Lord Hunt of Kings Heath moved Amendment No. 158:

Page 83, line 43, at end insert— "fee" includes expenses

On Question, amendment agreed to.

[Amendment No. 159 not moved.]

The Deputy Speaker [Viscount Simon]

My Lords, in calling Amendment No. 160 I must advise your Lordships that if the amendment is agreed to, I cannot call Amendments Nos. 162 to 164 inclusive due to pre-emption.

Earl Howe moved Amendment No. 160:

Page 84, line 46, leave out subsections (4) to (7).

On Question, amendment agreed to.

[Amendment No. 161 had been withdrawn from the Marshalled List.]

[Amendments Nos. 162 to 164 not moved.]

Schedule 6 [Glossary]:

[Amendment No. 165 not moved.]

Lord Hunt of Kings Heath moved Amendment No. 166:

Page 120, line 13, at end insert— fee section 140

On Question, amendment agreed to.

[Amendment No. 167 not moved.]

Lord McIntosh of Haringey moved Amendment No. 168:

Page 120, line 31, at end insert— records (in relation to section 82" Chapter 5 of Part 1)

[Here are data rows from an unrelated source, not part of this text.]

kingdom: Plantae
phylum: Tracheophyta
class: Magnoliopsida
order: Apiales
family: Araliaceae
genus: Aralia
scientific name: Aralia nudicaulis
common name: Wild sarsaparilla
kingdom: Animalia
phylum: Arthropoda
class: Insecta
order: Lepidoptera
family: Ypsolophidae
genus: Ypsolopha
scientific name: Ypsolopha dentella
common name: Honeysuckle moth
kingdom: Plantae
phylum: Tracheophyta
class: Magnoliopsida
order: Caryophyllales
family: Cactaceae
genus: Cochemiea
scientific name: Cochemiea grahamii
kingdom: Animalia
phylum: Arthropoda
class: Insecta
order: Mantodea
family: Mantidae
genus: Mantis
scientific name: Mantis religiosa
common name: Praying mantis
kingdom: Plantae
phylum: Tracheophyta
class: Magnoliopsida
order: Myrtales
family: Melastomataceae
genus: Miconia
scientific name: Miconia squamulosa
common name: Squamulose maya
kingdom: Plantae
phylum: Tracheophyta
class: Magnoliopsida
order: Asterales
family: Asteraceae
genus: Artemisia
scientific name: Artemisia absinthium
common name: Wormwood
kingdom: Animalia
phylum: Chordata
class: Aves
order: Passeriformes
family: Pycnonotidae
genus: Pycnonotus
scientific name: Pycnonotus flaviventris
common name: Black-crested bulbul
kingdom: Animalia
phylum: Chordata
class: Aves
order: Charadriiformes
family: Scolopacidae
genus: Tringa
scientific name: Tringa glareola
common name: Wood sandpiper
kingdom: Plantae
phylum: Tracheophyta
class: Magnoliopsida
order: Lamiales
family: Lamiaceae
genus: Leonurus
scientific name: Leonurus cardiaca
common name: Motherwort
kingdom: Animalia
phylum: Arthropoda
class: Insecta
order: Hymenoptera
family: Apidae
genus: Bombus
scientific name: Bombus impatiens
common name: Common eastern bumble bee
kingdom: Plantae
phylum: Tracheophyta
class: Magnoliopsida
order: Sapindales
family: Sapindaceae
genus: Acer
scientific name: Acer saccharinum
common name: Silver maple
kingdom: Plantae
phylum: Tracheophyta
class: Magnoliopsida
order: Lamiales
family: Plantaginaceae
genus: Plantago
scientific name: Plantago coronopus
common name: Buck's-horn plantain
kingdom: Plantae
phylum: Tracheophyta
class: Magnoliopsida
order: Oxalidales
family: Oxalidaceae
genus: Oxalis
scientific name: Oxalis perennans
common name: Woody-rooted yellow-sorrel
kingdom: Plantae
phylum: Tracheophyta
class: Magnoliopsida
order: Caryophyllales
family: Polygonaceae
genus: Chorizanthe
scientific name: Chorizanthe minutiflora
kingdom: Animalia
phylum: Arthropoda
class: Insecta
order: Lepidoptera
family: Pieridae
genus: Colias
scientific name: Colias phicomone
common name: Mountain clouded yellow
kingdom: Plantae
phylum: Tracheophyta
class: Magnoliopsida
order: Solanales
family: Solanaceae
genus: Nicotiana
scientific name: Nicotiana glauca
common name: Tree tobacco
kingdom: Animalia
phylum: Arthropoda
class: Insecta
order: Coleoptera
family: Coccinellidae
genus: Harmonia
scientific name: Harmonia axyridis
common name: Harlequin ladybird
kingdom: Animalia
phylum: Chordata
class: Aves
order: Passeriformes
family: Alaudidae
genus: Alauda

The noble Lord said: My Lords, Amendment No. 168 is a small technical amendment to insert into Schedule 6, the Bill's glossary, a reference to the word "records" in relation to Chapter 5. I beg to move.

On Question, amendment agreed to.

Clause 144 [Commencement]:

Lord McIntosh of Haringey moved Amendment No. 169:

Page 85, line 38, after "(1)" insert "(other than an order bringing paragraph 52 of Schedule 3 into force)"

The noble Lord said: My Lords, this is a minor amendment to Clause 144, which makes provision in relation to commencement. Clause 144(1) provides for the Bill to come into force on such a day as the Secretary of State appoints by an order. Clause 142 provides that before the Secretary of State makes an order under Clause 144(1) he must consult the National Assembly for Wales.

This amendment provides that where the Secretary of State makes an order bringing paragraph 52 of Schedule 3 into effect, he is not under an obligation to consult the Assembly. Paragraph 52 amends the Adoption (NorthernIreland) Order 1987 and applies only to Northern Ireland and it would be inappropriate for there to be a requirement to consult the Assembly. I beg to move.

On Question, amendment agreed to.

Lord McIntosh of Haringey moved Amendment No. 169A:

Page 86, line 16, leave out "and 56 to 65" and insert "56 to 65 and (Pre-commencement adoptions: information)"

On Question, amendment agreed to.

Clause 145 [Extent]:

[Amendments Nos. 170 and 171 not moved.]

House adjourned at ten minutes before nine o'clock.